__Given problem__
Reproduce every one of the entries below line for line, with no change to any character.

__Records shown__
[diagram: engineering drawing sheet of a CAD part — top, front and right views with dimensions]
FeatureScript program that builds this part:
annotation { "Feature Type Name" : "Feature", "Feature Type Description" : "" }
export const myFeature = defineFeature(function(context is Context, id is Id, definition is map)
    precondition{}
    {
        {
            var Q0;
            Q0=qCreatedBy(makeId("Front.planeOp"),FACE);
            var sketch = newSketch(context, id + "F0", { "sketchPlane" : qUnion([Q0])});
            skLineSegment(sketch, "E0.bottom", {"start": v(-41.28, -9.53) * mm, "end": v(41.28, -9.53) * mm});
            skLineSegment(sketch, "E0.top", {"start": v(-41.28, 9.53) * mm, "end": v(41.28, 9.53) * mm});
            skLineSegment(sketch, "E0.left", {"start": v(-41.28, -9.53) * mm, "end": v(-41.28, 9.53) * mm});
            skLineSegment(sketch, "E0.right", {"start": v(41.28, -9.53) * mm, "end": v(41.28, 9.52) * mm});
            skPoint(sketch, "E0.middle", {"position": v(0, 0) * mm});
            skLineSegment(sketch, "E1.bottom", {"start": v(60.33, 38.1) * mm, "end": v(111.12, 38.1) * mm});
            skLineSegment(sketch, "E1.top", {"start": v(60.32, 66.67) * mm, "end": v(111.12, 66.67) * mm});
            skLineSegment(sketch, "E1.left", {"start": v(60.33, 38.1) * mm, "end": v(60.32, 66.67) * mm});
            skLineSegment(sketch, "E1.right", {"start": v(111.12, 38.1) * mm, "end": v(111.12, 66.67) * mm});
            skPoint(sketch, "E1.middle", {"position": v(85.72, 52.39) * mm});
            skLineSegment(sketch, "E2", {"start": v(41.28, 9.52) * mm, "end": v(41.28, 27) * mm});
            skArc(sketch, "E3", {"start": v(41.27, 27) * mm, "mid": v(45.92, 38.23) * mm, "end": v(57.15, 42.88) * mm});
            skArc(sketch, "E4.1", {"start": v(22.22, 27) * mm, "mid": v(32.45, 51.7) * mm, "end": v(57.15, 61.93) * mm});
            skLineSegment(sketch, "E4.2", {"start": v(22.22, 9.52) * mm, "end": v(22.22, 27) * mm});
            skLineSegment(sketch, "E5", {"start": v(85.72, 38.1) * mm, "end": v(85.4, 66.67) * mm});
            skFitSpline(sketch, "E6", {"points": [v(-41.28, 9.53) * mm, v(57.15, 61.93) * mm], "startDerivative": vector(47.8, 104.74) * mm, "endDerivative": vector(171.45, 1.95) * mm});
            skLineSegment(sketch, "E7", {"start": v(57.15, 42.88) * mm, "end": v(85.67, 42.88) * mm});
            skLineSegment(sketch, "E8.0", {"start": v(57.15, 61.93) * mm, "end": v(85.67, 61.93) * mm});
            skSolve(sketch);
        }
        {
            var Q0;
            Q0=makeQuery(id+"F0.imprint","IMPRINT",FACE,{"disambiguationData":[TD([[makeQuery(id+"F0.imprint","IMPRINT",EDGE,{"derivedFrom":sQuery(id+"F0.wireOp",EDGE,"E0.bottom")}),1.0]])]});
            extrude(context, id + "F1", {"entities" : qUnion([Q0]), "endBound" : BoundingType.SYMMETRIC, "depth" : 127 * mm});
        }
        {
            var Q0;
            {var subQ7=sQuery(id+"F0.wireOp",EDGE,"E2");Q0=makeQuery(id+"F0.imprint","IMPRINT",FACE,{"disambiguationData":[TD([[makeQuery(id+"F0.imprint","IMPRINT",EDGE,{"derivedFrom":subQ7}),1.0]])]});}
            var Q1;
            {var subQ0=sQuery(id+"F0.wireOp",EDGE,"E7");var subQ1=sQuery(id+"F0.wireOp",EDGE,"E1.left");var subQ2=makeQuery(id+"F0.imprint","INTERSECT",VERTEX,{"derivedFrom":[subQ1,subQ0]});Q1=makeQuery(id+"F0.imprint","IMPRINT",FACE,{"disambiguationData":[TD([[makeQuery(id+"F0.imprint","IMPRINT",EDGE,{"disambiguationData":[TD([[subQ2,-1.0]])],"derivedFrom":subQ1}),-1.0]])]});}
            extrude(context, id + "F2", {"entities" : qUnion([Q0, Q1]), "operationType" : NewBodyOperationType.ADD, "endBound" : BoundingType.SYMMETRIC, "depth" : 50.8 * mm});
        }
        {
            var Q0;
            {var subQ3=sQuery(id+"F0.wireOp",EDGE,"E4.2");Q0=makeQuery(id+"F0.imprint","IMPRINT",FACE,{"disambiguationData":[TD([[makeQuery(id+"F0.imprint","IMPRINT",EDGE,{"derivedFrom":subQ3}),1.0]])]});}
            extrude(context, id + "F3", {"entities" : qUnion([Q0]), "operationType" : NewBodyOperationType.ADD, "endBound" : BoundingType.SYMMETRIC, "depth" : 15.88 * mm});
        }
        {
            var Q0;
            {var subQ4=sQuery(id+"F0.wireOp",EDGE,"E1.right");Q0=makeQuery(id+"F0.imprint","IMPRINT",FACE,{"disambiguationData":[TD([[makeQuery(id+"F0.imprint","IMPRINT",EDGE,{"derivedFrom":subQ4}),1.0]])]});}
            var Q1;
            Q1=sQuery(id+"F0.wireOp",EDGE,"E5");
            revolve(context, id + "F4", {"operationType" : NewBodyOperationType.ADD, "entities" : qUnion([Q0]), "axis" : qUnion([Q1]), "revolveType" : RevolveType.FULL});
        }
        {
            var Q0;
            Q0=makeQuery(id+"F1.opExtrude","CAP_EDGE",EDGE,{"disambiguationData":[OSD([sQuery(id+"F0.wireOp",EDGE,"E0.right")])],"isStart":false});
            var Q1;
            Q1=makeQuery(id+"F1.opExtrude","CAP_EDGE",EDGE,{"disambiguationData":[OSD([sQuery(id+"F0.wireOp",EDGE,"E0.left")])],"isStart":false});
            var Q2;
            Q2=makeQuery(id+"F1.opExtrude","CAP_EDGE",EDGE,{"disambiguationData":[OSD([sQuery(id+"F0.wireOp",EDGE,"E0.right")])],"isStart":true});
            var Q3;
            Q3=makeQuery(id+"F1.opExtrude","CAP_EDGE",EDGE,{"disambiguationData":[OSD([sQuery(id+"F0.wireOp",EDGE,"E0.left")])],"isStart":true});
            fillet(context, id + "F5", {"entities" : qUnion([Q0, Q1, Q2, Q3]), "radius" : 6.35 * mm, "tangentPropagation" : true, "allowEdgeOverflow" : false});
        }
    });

__The response__
[diagram: engineering drawing sheet of a CAD part — top, front and right views with dimensions]
FeatureScript program that builds this part:
annotation { "Feature Type Name" : "Feature", "Feature Type Description" : "" }
export const myFeature = defineFeature(function(context is Context, id is Id, definition is map)
    precondition{}
    {
        {
            var Q0;
            Q0=qCreatedBy(makeId("Front.planeOp"),FACE);
            var sketch = newSketch(context, id + "F0", { "sketchPlane" : qUnion([Q0])});
            skLineSegment(sketch, "E0.bottom", {"start": v(-41.28, -9.53) * mm, "end": v(41.28, -9.53) * mm});
            skLineSegment(sketch, "E0.top", {"start": v(-41.28, 9.53) * mm, "end": v(41.28, 9.53) * mm});
            skLineSegment(sketch, "E0.left", {"start": v(-41.28, -9.53) * mm, "end": v(-41.28, 9.53) * mm});
            skLineSegment(sketch, "E0.right", {"start": v(41.28, -9.53) * mm, "end": v(41.28, 9.52) * mm});
            skPoint(sketch, "E0.middle", {"position": v(0, 0) * mm});
            skLineSegment(sketch, "E1.bottom", {"start": v(60.33, 38.1) * mm, "end": v(111.12, 38.1) * mm});
            skLineSegment(sketch, "E1.top", {"start": v(60.32, 66.67) * mm, "end": v(111.12, 66.67) * mm});
            skLineSegment(sketch, "E1.left", {"start": v(60.33, 38.1) * mm, "end": v(60.32, 66.67) * mm});
            skLineSegment(sketch, "E1.right", {"start": v(111.12, 38.1) * mm, "end": v(111.12, 66.67) * mm});
            skPoint(sketch, "E1.middle", {"position": v(85.72, 52.39) * mm});
            skLineSegment(sketch, "E2", {"start": v(41.28, 9.52) * mm, "end": v(41.28, 27) * mm});
            skArc(sketch, "E3", {"start": v(41.27, 27) * mm, "mid": v(45.92, 38.23) * mm, "end": v(57.15, 42.88) * mm});
            skArc(sketch, "E4.1", {"start": v(22.22, 27) * mm, "mid": v(32.45, 51.7) * mm, "end": v(57.15, 61.93) * mm});
            skLineSegment(sketch, "E4.2", {"start": v(22.22, 9.52) * mm, "end": v(22.22, 27) * mm});
            skLineSegment(sketch, "E5", {"start": v(85.72, 38.1) * mm, "end": v(85.4, 66.67) * mm});
            skFitSpline(sketch, "E6", {"points": [v(-41.28, 9.53) * mm, v(57.15, 61.93) * mm], "startDerivative": vector(47.8, 104.74) * mm, "endDerivative": vector(171.45, 1.95) * mm});
            skLineSegment(sketch, "E7", {"start": v(57.15, 42.88) * mm, "end": v(85.67, 42.88) * mm});
            skLineSegment(sketch, "E8.0", {"start": v(57.15, 61.93) * mm, "end": v(85.67, 61.93) * mm});
            skSolve(sketch);
        }
        {
            var Q0;
            Q0=makeQuery(id+"F0.imprint","IMPRINT",FACE,{"disambiguationData":[TD([[makeQuery(id+"F0.imprint","IMPRINT",EDGE,{"derivedFrom":sQuery(id+"F0.wireOp",EDGE,"E0.bottom")}),1.0]])]});
            extrude(context, id + "F1", {"entities" : qUnion([Q0]), "endBound" : BoundingType.SYMMETRIC, "depth" : 127 * mm});
        }
        {
            var Q0;
            {var subQ7=sQuery(id+"F0.wireOp",EDGE,"E2");Q0=makeQuery(id+"F0.imprint","IMPRINT",FACE,{"disambiguationData":[TD([[makeQuery(id+"F0.imprint","IMPRINT",EDGE,{"derivedFrom":subQ7}),1.0]])]});}
            var Q1;
            {var subQ0=sQuery(id+"F0.wireOp",EDGE,"E7");var subQ1=sQuery(id+"F0.wireOp",EDGE,"E1.left");var subQ2=makeQuery(id+"F0.imprint","INTERSECT",VERTEX,{"derivedFrom":[subQ1,subQ0]});Q1=makeQuery(id+"F0.imprint","IMPRINT",FACE,{"disambiguationData":[TD([[makeQuery(id+"F0.imprint","IMPRINT",EDGE,{"disambiguationData":[TD([[subQ2,-1.0]])],"derivedFrom":subQ1}),-1.0]])]});}
            extrude(context, id + "F2", {"entities" : qUnion([Q0, Q1]), "operationType" : NewBodyOperationType.ADD, "endBound" : BoundingType.SYMMETRIC, "depth" : 50.8 * mm});
        }
        {
            var Q0;
            {var subQ3=sQuery(id+"F0.wireOp",EDGE,"E4.2");Q0=makeQuery(id+"F0.imprint","IMPRINT",FACE,{"disambiguationData":[TD([[makeQuery(id+"F0.imprint","IMPRINT",EDGE,{"derivedFrom":subQ3}),1.0]])]});}
            extrude(context, id + "F3", {"entities" : qUnion([Q0]), "operationType" : NewBodyOperationType.ADD, "endBound" : BoundingType.SYMMETRIC, "depth" : 15.88 * mm});
        }
        {
            var Q0;
            {var subQ4=sQuery(id+"F0.wireOp",EDGE,"E1.right");Q0=makeQuery(id+"F0.imprint","IMPRINT",FACE,{"disambiguationData":[TD([[makeQuery(id+"F0.imprint","IMPRINT",EDGE,{"derivedFrom":subQ4}),1.0]])]});}
            var Q1;
            Q1=sQuery(id+"F0.wireOp",EDGE,"E5");
            revolve(context, id + "F4", {"operationType" : NewBodyOperationType.ADD, "entities" : qUnion([Q0]), "axis" : qUnion([Q1]), "revolveType" : RevolveType.FULL});
        }
        {
            var Q0;
            Q0=makeQuery(id+"F1.opExtrude","CAP_EDGE",EDGE,{"disambiguationData":[OSD([sQuery(id+"F0.wireOp",EDGE,"E0.right")])],"isStart":false});
            var Q1;
            Q1=makeQuery(id+"F1.opExtrude","CAP_EDGE",EDGE,{"disambiguationData":[OSD([sQuery(id+"F0.wireOp",EDGE,"E0.left")])],"isStart":false});
            var Q2;
            Q2=makeQuery(id+"F1.opExtrude","CAP_EDGE",EDGE,{"disambiguationData":[OSD([sQuery(id+"F0.wireOp",EDGE,"E0.right")])],"isStart":true});
            var Q3;
            Q3=makeQuery(id+"F1.opExtrude","CAP_EDGE",EDGE,{"disambiguationData":[OSD([sQuery(id+"F0.wireOp",EDGE,"E0.left")])],"isStart":true});
            fillet(context, id + "F5", {"entities" : qUnion([Q0, Q1, Q2, Q3]), "radius" : 6.35 * mm, "tangentPropagation" : true, "allowEdgeOverflow" : false});
        }
    });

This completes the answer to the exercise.